(Stored data)
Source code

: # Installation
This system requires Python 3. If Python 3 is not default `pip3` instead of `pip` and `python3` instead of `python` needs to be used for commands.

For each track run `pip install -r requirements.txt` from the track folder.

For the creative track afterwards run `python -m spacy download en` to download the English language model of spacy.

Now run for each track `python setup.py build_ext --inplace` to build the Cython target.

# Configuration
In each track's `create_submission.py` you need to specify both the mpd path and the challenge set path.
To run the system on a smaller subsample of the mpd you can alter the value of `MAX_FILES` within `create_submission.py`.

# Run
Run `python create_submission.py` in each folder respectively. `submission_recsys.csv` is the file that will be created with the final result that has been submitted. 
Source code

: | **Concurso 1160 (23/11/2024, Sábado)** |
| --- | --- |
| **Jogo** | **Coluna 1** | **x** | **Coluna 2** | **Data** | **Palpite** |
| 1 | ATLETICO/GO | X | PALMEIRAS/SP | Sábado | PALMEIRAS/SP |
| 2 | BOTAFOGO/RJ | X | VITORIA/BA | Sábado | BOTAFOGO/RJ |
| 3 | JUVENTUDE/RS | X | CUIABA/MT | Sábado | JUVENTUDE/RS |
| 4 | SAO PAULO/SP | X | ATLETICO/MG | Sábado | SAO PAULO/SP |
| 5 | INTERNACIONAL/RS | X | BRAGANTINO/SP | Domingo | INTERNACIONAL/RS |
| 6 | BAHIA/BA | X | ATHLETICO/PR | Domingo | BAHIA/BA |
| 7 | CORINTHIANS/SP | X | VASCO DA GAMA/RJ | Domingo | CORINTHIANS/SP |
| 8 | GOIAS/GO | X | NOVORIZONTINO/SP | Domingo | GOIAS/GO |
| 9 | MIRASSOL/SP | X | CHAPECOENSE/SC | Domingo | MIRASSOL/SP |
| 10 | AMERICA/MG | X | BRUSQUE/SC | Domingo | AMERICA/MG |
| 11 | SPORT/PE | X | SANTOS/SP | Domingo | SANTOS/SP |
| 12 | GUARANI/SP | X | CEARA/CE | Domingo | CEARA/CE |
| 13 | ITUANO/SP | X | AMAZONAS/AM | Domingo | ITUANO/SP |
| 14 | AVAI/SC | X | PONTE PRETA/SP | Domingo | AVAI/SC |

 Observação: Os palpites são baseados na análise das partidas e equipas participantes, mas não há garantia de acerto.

...

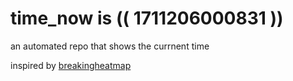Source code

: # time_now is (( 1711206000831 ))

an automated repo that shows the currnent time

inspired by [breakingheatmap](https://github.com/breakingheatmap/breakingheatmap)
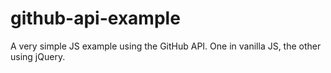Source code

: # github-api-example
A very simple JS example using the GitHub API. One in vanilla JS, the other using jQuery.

*ACTION ITEM*: Print the lines above from the one with "(23/11/2024, Sábado)** |" through the one with "Sábado | BOTAFOGO/RJ |", both included, exactly as written and nothing more.

*OUTPUT FOR THIS TASK*:
: | **Concurso 1160 (23/11/2024, Sábado)** |
| --- | --- |
| **Jogo** | **Coluna 1** | **x** | **Coluna 2** | **Data** | **Palpite** |
| 1 | ATLETICO/GO | X | PALMEIRAS/SP | Sábado | PALMEIRAS/SP |
| 2 | BOTAFOGO/RJ | X | VITORIA/BA | Sábado | BOTAFOGO/RJ |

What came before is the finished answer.